There are few political figures today who are more vilified by conservatives than House Speaker Nancy Pelosi, largely because she was so effective. From her leadership of the Affordable Care Act through Congress more than a decade ago to her steady hand during the tumultuous Trump era, she has built a legacy that history will handle far better than its detractors.

But 82-year-old Pelosis’ decision last week to step down as House Democrat leader is correct, as he will be handed over to a new generation by a narrow majority in the Republican House of Representatives during what is sure to be a confrontational reign.

Those succeeding Pelosi should strive to offer the same stability and seriousness that brought her to her post — which must also include curbing the often counterproductive instincts of the party’s hard left.

Pelosi became the first woman to be elected to a senior position in Congress in 2007.

Since then, in her responsibilities to House Democrats as both a speaker and minority leader, she has built a historically diverse House caucus that has promoted women, racial minorities and LGBTQ candidates to seats of parliament and leadership in unprecedented numbers.

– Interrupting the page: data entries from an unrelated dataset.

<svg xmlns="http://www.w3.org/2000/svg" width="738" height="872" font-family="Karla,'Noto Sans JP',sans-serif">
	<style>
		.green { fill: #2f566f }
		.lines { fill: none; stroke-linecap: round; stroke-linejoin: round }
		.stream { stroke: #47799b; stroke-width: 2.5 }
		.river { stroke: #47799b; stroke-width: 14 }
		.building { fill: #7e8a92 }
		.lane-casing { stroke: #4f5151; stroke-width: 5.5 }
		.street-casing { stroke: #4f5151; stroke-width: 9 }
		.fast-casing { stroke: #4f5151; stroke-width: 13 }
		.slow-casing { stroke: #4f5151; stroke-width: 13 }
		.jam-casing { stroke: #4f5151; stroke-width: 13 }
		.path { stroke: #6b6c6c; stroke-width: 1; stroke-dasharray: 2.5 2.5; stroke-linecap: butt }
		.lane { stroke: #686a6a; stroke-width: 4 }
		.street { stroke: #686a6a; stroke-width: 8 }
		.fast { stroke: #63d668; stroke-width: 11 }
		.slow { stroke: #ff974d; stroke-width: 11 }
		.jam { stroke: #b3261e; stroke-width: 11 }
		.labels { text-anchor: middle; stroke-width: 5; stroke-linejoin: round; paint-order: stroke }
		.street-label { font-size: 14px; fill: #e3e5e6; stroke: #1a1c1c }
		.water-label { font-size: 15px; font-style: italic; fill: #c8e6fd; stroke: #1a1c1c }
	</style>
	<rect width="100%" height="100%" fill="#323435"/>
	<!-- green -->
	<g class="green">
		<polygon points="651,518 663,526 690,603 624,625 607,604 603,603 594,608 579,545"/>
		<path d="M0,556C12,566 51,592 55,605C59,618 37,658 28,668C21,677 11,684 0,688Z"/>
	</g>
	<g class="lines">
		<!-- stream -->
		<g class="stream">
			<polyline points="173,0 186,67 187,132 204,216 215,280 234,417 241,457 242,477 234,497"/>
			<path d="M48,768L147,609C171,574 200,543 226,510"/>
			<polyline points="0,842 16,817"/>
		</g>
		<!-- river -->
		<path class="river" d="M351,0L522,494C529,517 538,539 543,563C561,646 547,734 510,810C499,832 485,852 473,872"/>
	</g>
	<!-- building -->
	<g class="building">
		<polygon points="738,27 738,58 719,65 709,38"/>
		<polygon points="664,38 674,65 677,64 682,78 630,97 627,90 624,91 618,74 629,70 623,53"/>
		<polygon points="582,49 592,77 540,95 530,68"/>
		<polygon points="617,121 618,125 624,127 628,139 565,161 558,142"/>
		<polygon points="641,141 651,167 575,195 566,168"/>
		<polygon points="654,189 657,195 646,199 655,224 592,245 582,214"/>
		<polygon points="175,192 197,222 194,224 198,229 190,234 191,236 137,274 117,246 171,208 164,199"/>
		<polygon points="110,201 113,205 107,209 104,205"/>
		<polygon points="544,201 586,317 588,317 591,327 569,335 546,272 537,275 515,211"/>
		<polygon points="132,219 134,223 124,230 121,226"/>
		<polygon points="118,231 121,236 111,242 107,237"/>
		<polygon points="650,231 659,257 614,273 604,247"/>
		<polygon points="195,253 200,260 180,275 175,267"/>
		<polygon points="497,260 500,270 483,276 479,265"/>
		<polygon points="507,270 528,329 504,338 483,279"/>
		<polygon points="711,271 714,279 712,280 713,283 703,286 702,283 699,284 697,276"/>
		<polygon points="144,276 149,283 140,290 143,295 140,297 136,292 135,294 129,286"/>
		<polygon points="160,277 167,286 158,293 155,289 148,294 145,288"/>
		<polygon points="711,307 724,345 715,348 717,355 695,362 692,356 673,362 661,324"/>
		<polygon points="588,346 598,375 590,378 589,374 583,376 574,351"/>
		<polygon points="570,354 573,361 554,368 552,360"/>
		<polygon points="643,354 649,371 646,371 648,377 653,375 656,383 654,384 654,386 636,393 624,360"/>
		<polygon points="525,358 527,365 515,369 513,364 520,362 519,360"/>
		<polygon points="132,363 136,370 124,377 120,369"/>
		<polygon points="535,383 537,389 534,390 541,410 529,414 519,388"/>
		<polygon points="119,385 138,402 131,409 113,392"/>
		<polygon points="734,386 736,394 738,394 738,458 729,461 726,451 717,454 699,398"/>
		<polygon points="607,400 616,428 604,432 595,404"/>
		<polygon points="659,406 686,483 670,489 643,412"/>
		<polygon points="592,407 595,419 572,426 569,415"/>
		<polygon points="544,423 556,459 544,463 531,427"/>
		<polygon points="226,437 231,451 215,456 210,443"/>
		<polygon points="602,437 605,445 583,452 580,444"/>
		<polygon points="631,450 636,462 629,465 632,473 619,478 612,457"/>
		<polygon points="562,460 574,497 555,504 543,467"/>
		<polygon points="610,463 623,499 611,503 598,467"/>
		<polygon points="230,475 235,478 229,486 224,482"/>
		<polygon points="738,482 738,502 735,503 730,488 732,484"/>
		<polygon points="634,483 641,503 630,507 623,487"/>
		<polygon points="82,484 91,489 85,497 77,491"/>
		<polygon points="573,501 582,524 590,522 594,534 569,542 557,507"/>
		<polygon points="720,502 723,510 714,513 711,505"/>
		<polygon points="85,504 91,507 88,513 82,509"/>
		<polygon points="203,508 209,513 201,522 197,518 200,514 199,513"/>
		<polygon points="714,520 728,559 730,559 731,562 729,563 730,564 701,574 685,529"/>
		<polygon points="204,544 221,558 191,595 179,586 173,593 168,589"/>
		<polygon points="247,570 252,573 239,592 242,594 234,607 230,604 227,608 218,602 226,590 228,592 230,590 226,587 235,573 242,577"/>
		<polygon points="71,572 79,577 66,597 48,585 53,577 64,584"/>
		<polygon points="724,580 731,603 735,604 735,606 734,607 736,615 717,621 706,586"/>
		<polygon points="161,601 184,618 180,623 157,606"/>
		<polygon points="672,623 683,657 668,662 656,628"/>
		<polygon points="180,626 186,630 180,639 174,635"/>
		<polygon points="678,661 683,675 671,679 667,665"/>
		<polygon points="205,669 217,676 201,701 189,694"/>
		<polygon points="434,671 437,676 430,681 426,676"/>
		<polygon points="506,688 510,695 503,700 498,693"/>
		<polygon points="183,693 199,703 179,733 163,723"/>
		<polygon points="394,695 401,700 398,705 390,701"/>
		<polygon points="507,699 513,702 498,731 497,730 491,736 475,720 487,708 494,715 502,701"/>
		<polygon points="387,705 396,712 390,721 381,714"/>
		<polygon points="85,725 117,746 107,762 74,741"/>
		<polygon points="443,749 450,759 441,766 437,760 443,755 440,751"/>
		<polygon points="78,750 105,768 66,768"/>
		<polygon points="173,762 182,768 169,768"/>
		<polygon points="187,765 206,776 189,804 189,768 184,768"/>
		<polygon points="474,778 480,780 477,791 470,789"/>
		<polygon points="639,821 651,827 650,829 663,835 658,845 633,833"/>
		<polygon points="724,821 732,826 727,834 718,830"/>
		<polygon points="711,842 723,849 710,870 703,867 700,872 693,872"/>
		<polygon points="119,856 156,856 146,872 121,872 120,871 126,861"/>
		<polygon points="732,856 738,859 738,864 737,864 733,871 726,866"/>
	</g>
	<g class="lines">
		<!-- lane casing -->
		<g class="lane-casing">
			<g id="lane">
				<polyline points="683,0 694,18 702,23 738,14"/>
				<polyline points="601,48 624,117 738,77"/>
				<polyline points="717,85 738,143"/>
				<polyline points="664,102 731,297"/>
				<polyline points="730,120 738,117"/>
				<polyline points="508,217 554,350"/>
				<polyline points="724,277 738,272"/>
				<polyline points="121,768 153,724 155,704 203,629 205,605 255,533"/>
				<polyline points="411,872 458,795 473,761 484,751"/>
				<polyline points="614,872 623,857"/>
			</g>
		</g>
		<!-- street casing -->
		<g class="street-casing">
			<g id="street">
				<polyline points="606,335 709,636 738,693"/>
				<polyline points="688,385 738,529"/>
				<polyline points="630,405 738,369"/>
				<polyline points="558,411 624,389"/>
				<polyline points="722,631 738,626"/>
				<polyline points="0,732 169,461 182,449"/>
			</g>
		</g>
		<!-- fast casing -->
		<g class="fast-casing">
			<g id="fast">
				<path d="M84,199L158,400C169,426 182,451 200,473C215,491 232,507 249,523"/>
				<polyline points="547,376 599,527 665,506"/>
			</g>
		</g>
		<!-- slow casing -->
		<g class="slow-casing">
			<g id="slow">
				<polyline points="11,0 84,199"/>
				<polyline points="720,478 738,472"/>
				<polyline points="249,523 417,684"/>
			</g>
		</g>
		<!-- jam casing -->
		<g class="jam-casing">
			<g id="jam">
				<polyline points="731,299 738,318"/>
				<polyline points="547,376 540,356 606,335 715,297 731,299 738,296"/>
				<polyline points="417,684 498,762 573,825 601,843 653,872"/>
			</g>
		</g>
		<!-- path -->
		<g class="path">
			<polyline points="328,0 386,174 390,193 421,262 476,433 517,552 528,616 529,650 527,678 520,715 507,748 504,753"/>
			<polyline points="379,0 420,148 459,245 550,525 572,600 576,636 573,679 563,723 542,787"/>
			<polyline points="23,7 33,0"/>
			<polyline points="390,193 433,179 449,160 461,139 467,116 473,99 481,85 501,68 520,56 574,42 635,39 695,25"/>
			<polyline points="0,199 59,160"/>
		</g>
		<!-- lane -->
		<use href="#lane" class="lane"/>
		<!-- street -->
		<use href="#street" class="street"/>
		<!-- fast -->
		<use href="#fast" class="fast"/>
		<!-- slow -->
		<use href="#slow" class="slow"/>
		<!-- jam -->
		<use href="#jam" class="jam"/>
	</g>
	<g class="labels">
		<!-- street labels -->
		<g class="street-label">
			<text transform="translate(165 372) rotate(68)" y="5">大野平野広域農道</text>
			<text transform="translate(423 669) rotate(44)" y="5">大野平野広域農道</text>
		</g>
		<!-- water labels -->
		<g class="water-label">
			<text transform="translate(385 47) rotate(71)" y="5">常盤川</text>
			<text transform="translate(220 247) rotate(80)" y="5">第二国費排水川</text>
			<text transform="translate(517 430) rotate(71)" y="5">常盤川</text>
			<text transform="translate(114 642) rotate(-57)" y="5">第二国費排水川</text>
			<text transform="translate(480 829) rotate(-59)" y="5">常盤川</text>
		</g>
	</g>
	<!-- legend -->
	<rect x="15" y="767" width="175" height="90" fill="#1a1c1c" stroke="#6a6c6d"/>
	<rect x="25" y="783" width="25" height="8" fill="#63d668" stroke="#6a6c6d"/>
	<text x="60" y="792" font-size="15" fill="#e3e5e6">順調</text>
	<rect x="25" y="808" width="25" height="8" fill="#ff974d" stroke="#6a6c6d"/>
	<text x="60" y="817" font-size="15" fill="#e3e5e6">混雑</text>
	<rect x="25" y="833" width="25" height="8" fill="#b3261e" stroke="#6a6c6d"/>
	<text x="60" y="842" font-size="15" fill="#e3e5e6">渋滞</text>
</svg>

At the same time, she has adeptly tended the cats that make up her philosophically divided party and pushed through landmark healthcare, pandemic relief and infrastructure legislation, convincing her perennially disaffected fellow Democrats of the need for compromise and realism.

Contrary to the Republican caricature of her as a quasi-socialist, Pelosi has generally sought to “govern from the center,” as Barack Obama once advised.

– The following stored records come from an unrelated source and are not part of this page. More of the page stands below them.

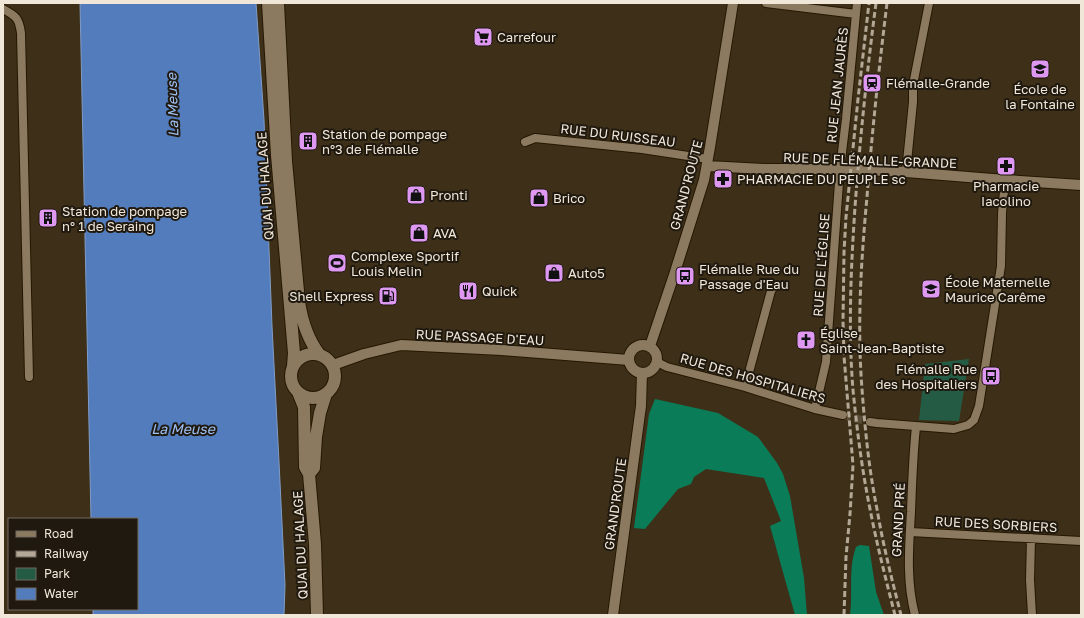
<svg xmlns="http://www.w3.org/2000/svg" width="1084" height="618" font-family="'Golos Text',sans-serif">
	<rect width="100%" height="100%" fill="#3e3018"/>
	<path fill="#235b44" d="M969,359L959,421L919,420L925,364Z"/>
	<path fill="#0a7d58" d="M655,399L718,413L758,437L777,463L783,474L790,496L804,578L807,615H795L770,526L781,521L764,478L706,469L694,477L691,484L678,489L645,529L634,528L649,414Z
		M860,545L869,546L876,592L884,615H850C853,592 848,569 856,547Z"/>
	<path fill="#527cbc" stroke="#819cc5" d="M80,3H256L264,120L272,326L279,462L285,585L284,615H93V609H137V519H91Z"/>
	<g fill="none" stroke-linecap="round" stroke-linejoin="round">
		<path stroke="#594b35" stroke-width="8" stroke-dasharray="8 4" stroke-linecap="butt" d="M843,415L870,422"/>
		<g stroke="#251702" stroke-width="10">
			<path id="minor" d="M766,3L856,14
				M3,9C16,16 19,18 21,33L29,377
				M525,142L535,138L642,149L708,159
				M906,172L913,102V85L929,3
				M657,362L667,367L745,387L815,409L843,415
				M745,387L771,291L773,288
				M815,409L826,362L840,169L846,119L857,3
				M870,422L877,423L954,429L968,425L974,420L979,406L1001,266L1002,213L1005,180
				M910,532L1081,541
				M1031,538L1030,580L1032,615
				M915,615C906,581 909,547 911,512C912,483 913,455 916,427"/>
		</g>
		<g stroke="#251702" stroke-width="12">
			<path id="tertiary" d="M707,166L765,169H840L906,172L1005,180L1081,185
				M629 359a14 14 0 1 1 28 0a14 14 0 1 1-28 0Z
				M650,346L674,275L704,180L710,147L733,3
				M333,365L364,354L401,345L502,350L629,360
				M613,615L641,406L642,373"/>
		</g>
		<g stroke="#251702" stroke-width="14">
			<path id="secondary" d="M268,3L277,155L294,353L293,366
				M278,3L286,161L299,302C302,321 307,338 319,354
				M291 376a22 22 0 1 1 44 0a22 22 0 1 1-44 0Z
				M298,392L304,407L305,467L309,474L315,544L317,615
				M309,474L314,468L316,437L320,413L326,394"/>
		</g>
		<use href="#minor" stroke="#8b7a60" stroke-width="8"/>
		<use href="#tertiary" stroke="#8b7a60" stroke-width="10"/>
		<use href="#secondary" stroke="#8b7a60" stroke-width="12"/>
		<path stroke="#b3a896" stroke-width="3" stroke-dasharray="6 3" stroke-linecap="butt" d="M876,3C867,71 860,139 855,207C851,267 848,329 853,390C857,430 862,470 870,509C877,545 886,580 895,615
			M887,3C879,68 872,132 867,197C861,261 857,325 862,389C865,429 869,470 877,509C883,545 892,580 901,615
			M844,615L846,557L850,514L853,465L844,356L843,321L844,252L846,217L858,99L869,3"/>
	</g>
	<defs>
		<g id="supermarket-square" transform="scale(1)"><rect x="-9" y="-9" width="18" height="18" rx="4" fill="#de98f2" stroke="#20190f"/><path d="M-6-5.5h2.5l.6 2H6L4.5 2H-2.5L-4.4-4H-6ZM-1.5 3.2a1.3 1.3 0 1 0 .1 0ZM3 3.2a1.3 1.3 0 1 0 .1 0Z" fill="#111"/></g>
		<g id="school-square" transform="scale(1)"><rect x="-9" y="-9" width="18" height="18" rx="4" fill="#de98f2" stroke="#20190f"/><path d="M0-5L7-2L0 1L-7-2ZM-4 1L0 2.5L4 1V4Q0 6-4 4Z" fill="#111"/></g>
		<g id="station-square" transform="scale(1)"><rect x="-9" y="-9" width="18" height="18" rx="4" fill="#de98f2" stroke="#20190f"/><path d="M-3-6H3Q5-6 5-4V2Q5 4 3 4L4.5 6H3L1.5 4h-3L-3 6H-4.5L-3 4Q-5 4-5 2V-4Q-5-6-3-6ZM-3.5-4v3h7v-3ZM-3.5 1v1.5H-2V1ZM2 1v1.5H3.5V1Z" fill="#111"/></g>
		<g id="building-square" transform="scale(1)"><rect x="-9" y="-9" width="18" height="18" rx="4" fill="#de98f2" stroke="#20190f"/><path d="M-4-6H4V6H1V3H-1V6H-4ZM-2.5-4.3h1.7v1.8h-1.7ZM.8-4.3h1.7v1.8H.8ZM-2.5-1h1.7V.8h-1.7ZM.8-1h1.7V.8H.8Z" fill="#111"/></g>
		<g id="pharmacy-square" transform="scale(1)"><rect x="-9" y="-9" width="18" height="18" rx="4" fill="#de98f2" stroke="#20190f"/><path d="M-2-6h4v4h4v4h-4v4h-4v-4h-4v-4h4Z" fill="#111"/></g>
		<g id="shop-square" transform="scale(1)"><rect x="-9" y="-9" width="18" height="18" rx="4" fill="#de98f2" stroke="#20190f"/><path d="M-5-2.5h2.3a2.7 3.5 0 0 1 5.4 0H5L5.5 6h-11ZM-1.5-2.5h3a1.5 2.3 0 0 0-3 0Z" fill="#111"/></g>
		<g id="stadium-square" transform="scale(1)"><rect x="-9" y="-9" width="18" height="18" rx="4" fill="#de98f2" stroke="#20190f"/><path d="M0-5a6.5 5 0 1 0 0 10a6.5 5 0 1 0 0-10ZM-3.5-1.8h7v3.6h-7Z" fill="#111"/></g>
		<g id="bus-square" transform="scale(1)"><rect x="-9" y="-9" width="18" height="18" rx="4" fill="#de98f2" stroke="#20190f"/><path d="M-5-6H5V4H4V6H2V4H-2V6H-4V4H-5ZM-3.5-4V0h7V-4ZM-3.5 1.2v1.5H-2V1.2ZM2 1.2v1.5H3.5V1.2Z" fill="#111"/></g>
		<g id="restaurant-square" transform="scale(1)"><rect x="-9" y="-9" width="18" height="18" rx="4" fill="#de98f2" stroke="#20190f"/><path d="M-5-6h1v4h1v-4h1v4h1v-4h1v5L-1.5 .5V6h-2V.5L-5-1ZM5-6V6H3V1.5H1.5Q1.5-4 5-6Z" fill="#111"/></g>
		<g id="fuel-square" transform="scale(1)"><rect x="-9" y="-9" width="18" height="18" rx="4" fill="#de98f2" stroke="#20190f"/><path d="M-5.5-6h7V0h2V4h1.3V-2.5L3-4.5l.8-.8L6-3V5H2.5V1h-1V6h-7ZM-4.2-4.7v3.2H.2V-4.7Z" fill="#111"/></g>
		<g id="church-square" transform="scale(1)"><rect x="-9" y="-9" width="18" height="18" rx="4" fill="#de98f2" stroke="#20190f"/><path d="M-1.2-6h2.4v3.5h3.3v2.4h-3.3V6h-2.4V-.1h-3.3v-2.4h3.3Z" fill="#111"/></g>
	</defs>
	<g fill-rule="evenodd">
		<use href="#supermarket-square" x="483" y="37"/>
		<use href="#school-square" x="1040" y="69"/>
		<use href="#station-square" x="872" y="83"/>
		<use href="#building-square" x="308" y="141"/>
		<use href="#pharmacy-square" x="1006" y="166"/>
		<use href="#pharmacy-square" x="723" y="179"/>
		<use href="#shop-square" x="416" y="195"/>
		<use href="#shop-square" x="539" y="198"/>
		<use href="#building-square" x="48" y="218"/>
		<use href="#shop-square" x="419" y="233"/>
		<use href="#stadium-square" x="337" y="263"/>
		<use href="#shop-square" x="554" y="273"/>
		<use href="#bus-square" x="685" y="276"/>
		<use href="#school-square" x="931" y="289"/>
		<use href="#restaurant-square" x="468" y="291"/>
		<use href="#fuel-square" x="388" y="296"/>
		<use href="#church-square" x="806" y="340"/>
		<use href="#bus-square" x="991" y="376"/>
	</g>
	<g text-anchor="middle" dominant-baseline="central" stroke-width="4" stroke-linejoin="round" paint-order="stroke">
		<g font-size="13" fill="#f0e7d9" stroke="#20190f" text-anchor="start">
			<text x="497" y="37">Carrefour</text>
			<text x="886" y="83">Flémalle-Grande</text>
			<text x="1040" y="89" text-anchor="middle">École de<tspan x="1040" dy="15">la Fontaine</tspan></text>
			<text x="322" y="134">Station de pompage<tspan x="322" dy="15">n°3 de Flémalle</tspan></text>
			<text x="737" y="179">PHARMACIE DU PEUPLE sc</text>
			<text x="1006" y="186" text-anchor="middle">Pharmacie<tspan x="1006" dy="15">Iacolino</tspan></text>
			<text x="430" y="195">Pronti</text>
			<text x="553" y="198">Brico</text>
			<text x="62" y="211">Station de pompage<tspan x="62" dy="15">n° 1 de Seraing</tspan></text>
			<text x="433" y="233">AVA</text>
			<text x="351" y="256">Complexe Sportif<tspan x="351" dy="15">Louis Melin</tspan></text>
			<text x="699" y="269">Flémalle Rue du<tspan x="699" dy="15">Passage d'Eau</tspan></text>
			<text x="568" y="273">Auto5</text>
			<text x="945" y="282">École Maternelle<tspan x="945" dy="15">Maurice Carême</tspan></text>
			<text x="482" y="291">Quick</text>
			<text x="374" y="296" text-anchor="end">Shell Express</text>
			<text x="820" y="333">Église<tspan x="820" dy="15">Saint-Jean-Baptiste</tspan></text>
			<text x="977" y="369" text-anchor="end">Flémalle Rue<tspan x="977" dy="15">des Hospitaliers</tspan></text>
		</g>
		<g font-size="13" fill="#f0e7d9" stroke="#20190f">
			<text transform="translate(837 85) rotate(-84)">RUE JEAN JAURÈS</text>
			<text transform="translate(618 135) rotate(7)">RUE DU RUISSEAU</text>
			<text transform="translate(870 160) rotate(2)">RUE DE FLÉMALLE-GRANDE</text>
			<text transform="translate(686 185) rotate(-75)">GRAND'ROUTE</text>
			<text transform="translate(265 186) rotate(-94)">QUAI DU HALAGE</text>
			<text transform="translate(821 265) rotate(-86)">RUE DE L'ÉGLISE</text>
			<text transform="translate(480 337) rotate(3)">RUE PASSAGE D'EAU</text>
			<text transform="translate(753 378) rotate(16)">RUE DES HOSPITALIERS</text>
			<text transform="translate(615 504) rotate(-82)">GRAND'ROUTE</text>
			<text transform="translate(898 520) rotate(-87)">GRAND PRÉ</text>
			<text transform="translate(996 524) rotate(3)">RUE DES SORBIERS</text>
			<text transform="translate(300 545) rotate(-93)">QUAI DU HALAGE</text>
		</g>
		<g font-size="14" font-style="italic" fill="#9dc0f4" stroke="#20190f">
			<text transform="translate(172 105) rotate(-92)">La Meuse</text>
			<text x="183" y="428">La Meuse</text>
		</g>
	</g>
	<rect width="1084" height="618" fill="none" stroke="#f0e7d9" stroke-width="8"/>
	<rect x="8" y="518" width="130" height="92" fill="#20190f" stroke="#736b60"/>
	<rect x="16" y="531" width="20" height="6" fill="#8b7a60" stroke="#736b60"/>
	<text x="44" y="538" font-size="12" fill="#f0e7d9">Road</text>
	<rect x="16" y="551" width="20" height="6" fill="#b3a896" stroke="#736b60"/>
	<text x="44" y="558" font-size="12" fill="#f0e7d9">Railway</text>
	<rect x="16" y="568" width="20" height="12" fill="#235b44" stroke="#736b60"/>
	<text x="44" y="578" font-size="12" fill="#f0e7d9">Park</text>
	<rect x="16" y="588" width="20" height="12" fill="#527cbc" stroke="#736b60"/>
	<text x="44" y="598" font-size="12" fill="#f0e7d9">Water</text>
</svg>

Not everyone in her party was happy about this.

The left-wing young House progressives known as “The Squad” (which includes St. Louis Rep. Cori Bush) have injected some energy into the faction, but also caused a partywide headache with their defi-the-police nonsense and other distractions caused.

Pelosi has generally managed to walk the tightrope of keeping her at the table and not allowing her ideological extremism to dominate her faction.

House Republican leaders can’t say that — not with Georgia Rep. Marjorie Taylor Greene and other nutcases on the right poised to wield significant influence among the upcoming GOP House majority.

The Democrats’ best response would be to install new leaders who can uphold their party’s ethos of diversity, tolerance, and progress while addressing Democrats’ missteps head-on on issues like inflation and crime.

Pelosi’s heir-elect, New York Rep. Hakeem Jeffries, 52, appropriately highlighted both of these issues in a letter to colleagues last week. Jeffries, who would become the first black caucus leader, is familiar with the party’s left but not dependent on it.

At first, that seems like the right mix for Democrats to continue to manage their own internal conflicts while uniting to confront the excesses of the Republican right over the next two years.